Given that much of this crisis stems from panic buying and unregulated pricing practices across states, it is imperative to establish and empower an agency to control commodity prices. This would effectively curtail arbitrary and intentional price hikes imposed on consumers. Prompt implementation of a new minimum wage is imperative for both the public and private sectors. No state governor should be allowed to evade their responsibility of paying the new wage, especially considering the increased allocation they now receive. This measure ensures that the benefits of economic growth are shared by all, enhancing the well-being of workers across the nation. Moreover, it is high time each state government embarked on an ambitious infrastructure development plan, targeting every local government within their jurisdiction. By initiating construction projects, the state governments can stimulate economic activity and create employment opportunities at the grassroots level. These infrastructure endeavors will not only enhance connectivity but also lay the foundation for long-term growth and development in each locality.
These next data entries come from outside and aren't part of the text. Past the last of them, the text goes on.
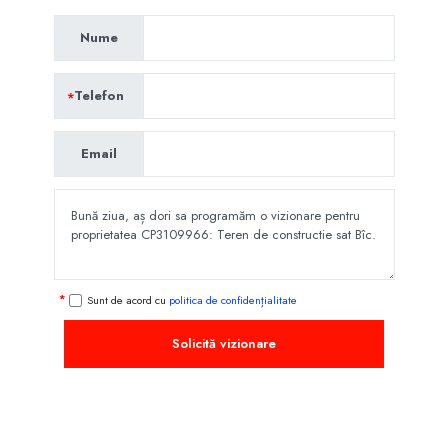
Nume
Telefon
Email
Sunt de acord cu
politica de confidențialitate
Solicită vizionare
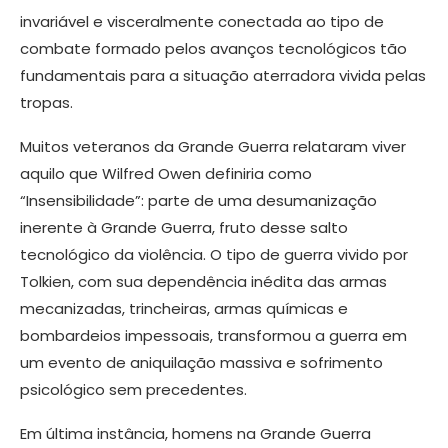
invariável e visceralmente conectada ao tipo de
combate formado pelos avanços tecnológicos tão
fundamentais para a situação aterradora vivida pelas
tropas.
Muitos veteranos da Grande Guerra relataram viver
aquilo que Wilfred Owen definiria como
“Insensibilidade”: parte de uma desumanização
inerente à Grande Guerra, fruto desse salto
tecnológico da violência. O tipo de guerra vivido por
Tolkien, com sua dependência inédita das armas
mecanizadas, trincheiras, armas químicas e
bombardeios impessoais, transformou a guerra em
um evento de aniquilação massiva e sofrimento
psicológico sem precedentes.
Em última instância, homens na Grande Guerra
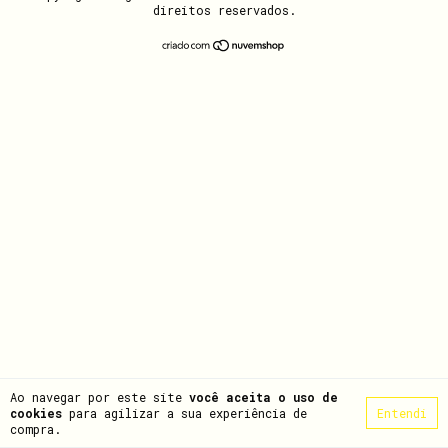
direitos reservados.
Ao navegar por este site
você aceita o uso de
cookies
para agilizar a sua experiência de
Entendi
compra.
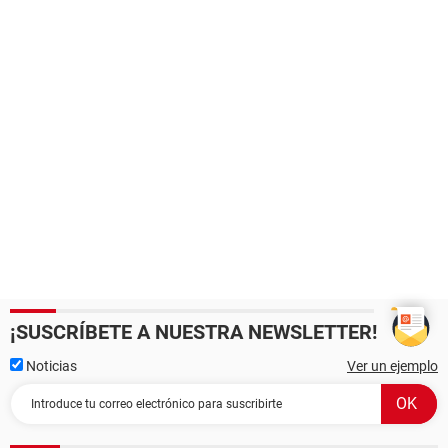
¡SUSCRÍBETE A NUESTRA NEWSLETTER!
Noticias
Ver un ejemplo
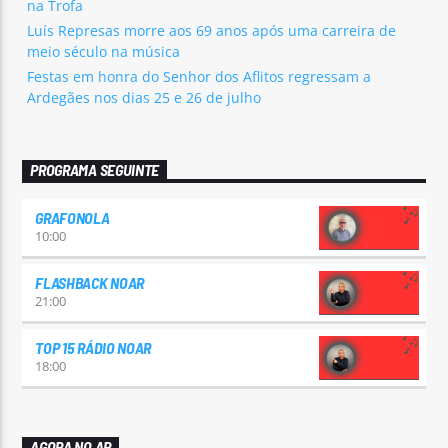
na Trofa
Luís Represas morre aos 69 anos após uma carreira de
meio século na música
Festas em honra do Senhor dos Aflitos regressam a
Ardegães nos dias 25 e 26 de julho
PROGRAMA SEGUINTE
GRAFONOLA
10:00
FLASHBACK NOAR
21:00
TOP 15 RÁDIO NOAR
18:00
AGORA NO AR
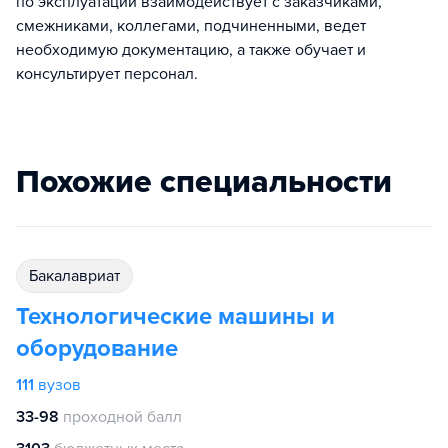
по эксплуатации взаимодействует с заказчиками,
смежниками, коллегами, подчиненными, ведет
необходимую документацию, а также обучает и
консультирует персонал.
Похожие специальности
бакалавриат
Технологические машины и
оборудование
111
вузов
33-98
проходной балл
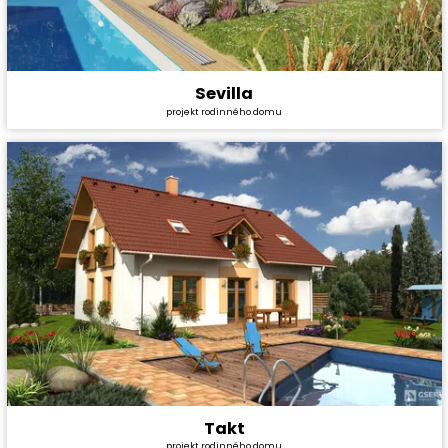
Sevilla
Cena stavby svépomocí:
4 510 200 Kč
projekt rodinného domu
Cena projektu:
36 990 Kč
Dispozice:
5+1
Užitná plocha:
153,48 m²
Takt
Cena stavby svépomocí:
3 649 200 Kč
projekt rodinného domu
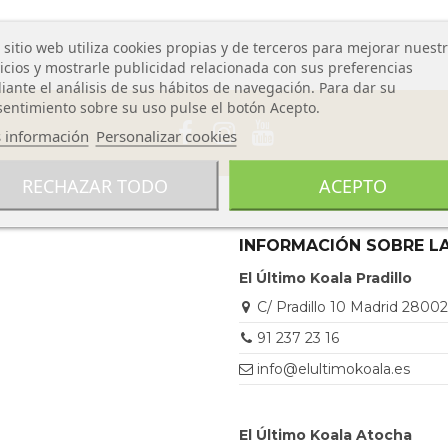
 sitio web utiliza cookies propias y de terceros para mejorar nuest
icios y mostrarle publicidad relacionada con sus preferencias
ante el análisis de sus hábitos de navegación. Para dar su
entimiento sobre su uso pulse el botón Acepto.
 información
Personalizar cookies
RECHAZAR TODO
ACEPTO
INFORMACIÓN SOBRE LA
El Último Koala Pradillo
C/ Pradillo 10 Madrid 2800
91 237 23 16
info@elultimokoala.es
El Último Koala Atocha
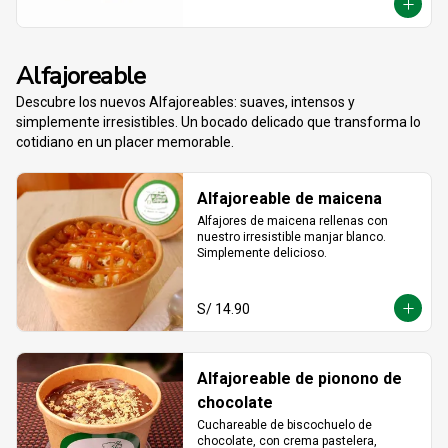
crujiente que no vas a querer compartir.
Alfajoreable
Descubre los nuevos Alfajoreables: suaves, intensos y
simplemente irresistibles. Un bocado delicado que transforma lo
cotidiano en un placer memorable.
Alfajoreable de maicena
Alfajores de maicena rellenas con 
nuestro irresistible manjar blanco. 
Simplemente delicioso.
S/ 14.90
Alfajoreable de pionono de
chocolate
Cuchareable de biscochuelo de 
chocolate, con crema pastelera,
Both the state and federal governments should prioritize the provision of improved seedlings, as well as robust security measures to safeguard farmers and their plantations. By subsidizing and ensuring the availability of high-quality seedlings, we can boost agricultural productivity and foster food security. Additionally, reinforcing security measures will protect farmers from the menace of banditry and other criminal activities, allowing them to cultivate their land without fear. To ensure accountability and transparency in the utilization of the increased allocation, the federal government should establish a robust monitoring committee. This committee would oversee the execution of projects in each state, ensuring that funds are utilized efficiently and for the intended purposes. In this regard, the media has a crucial role to play by raising awareness about the augmented allocation and holding state governors accountable for their actions. By shining a light on the progress or lack thereof, the media can foster an environment of accountability and drive the implementation of impactful projects.
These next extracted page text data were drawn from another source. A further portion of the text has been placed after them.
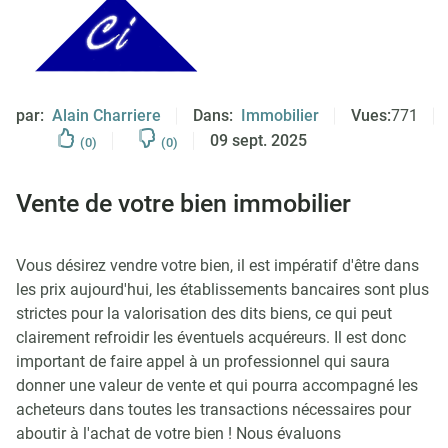
par:
Alain Charriere
Dans:
Immobilier
Vues:
771
09 sept. 2025
(0)
(0)
Vente de votre bien immobilier
Vous désirez vendre votre bien, il est impératif d'être dans
les prix aujourd'hui, les établissements bancaires sont plus
strictes pour la valorisation des dits biens, ce qui peut
clairement refroidir les éventuels acquéreurs. Il est donc
important de faire appel à un professionnel qui saura
donner une valeur de vente et qui pourra accompagné les
acheteurs dans toutes les transactions nécessaires pour
aboutir à l'achat de votre bien ! Nous évaluons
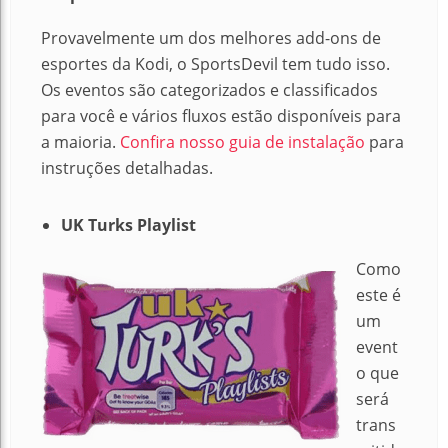
Provavelmente um dos melhores add-ons de
esportes da Kodi, o SportsDevil tem tudo isso.
Os eventos são categorizados e classificados
para você e vários fluxos estão disponíveis para
a maioria.
Confira nosso guia de instalação
para
instruções detalhadas.
UK Turks Playlist
Como
este é
um
event
o que
será
trans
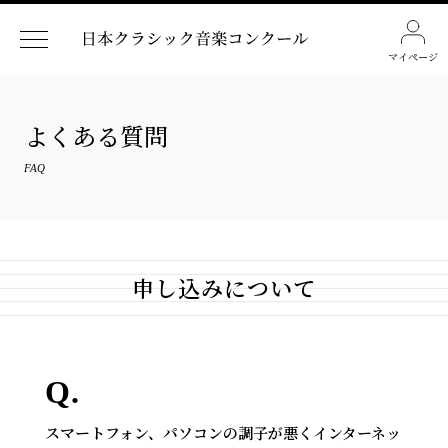
マイページ
よくある質問
FAQ
申し込みについて
スマートフォン、パソコンの調子が悪くインターネッ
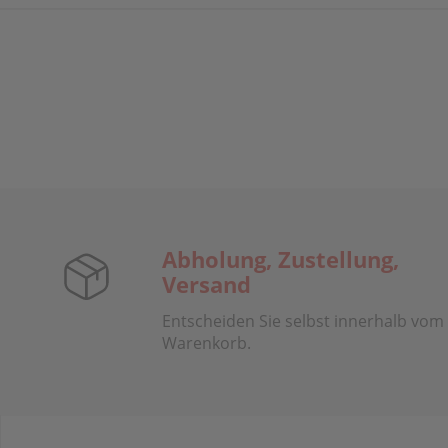
Abholung, Zustellung,
Versand
Entscheiden Sie selbst innerhalb vom
Warenkorb.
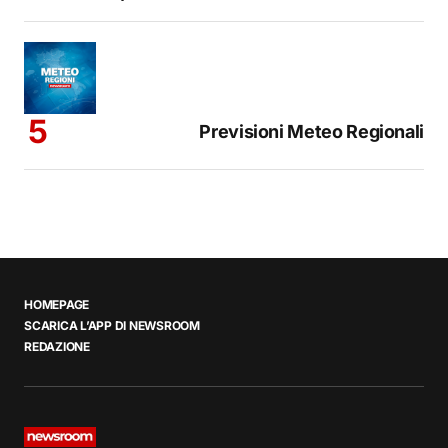
Previsioni Meteo Regionali
HOMEPAGE
SCARICA L’APP DI NEWSROOM
REDAZIONE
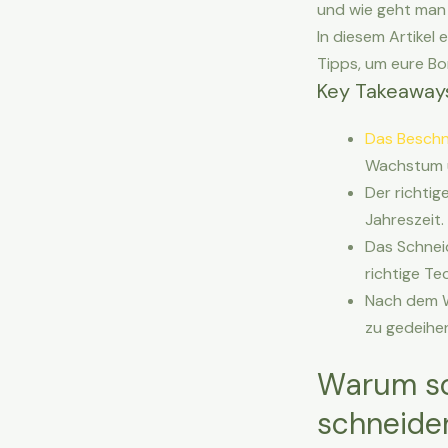
und wie geht man
In diesem Artikel 
Tipps, um eure Bo
Key Takeaway
Das Beschn
Wachstum u
Der richtig
Jahreszeit.
Das Schneid
richtige Te
Nach dem 
zu gedeihe
Warum sol
schneide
The expedited revitalization of state-owned refineries is of utmost importance. These refineries, if brought to optimum performance, will reduce our dependence on imported petroleum products and alleviate the strain on foreign exchange reserves. It is imperative that both the federal and state governments work collaboratively to fast track the refurbishment process, ensuring that these refineries become effective contributors to our economy. In order to support the growth of small-scale businesses, the government should provide low-interest loans. This financial assistance will enable entrepreneurs and budding enterprises to access the capital they need to expand their operations, create jobs, and contribute to economic growth. By nurturing these enterprises, we can harness the entrepreneurial spirit of our citizens and foster a vibrant and diverse business landscape.
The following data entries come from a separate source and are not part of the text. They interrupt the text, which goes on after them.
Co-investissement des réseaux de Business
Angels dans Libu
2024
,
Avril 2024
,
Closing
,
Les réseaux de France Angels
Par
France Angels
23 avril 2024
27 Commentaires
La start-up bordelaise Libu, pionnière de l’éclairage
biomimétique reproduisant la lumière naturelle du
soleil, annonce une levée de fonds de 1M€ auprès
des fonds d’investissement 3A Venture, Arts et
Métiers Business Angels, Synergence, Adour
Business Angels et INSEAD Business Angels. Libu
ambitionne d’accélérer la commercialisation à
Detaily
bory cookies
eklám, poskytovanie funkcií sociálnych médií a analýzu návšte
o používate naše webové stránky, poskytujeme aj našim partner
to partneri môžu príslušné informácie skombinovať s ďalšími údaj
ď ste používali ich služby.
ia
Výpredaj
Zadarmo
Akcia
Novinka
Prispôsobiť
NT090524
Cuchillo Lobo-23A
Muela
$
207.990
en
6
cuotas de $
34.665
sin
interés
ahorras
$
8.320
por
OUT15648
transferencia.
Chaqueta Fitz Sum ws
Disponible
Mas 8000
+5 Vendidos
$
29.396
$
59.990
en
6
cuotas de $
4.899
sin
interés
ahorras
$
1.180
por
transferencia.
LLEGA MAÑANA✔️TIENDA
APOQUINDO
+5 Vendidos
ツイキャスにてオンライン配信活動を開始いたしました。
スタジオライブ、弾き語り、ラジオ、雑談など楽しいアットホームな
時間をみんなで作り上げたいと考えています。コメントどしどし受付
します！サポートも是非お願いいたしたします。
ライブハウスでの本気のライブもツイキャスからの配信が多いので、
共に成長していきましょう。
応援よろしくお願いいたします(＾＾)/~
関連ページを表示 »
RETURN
Effective governance and proactive measures are crucial to steer Nigeria’s economy away from its current dire straits and towards a path of sustainable growth and prosperity for all. If our state governors wholeheartedly embrace these measures, the positive impact of fuel subsidy removal will be felt by the masses. Prompt implementation of a new minimum wage, robust infrastructure development, support for agriculture, accountability through monitoring committees, refinery revitalization, and financial assistance for small-scale businesses are all crucial steps towards unlocking the full potential of our economy.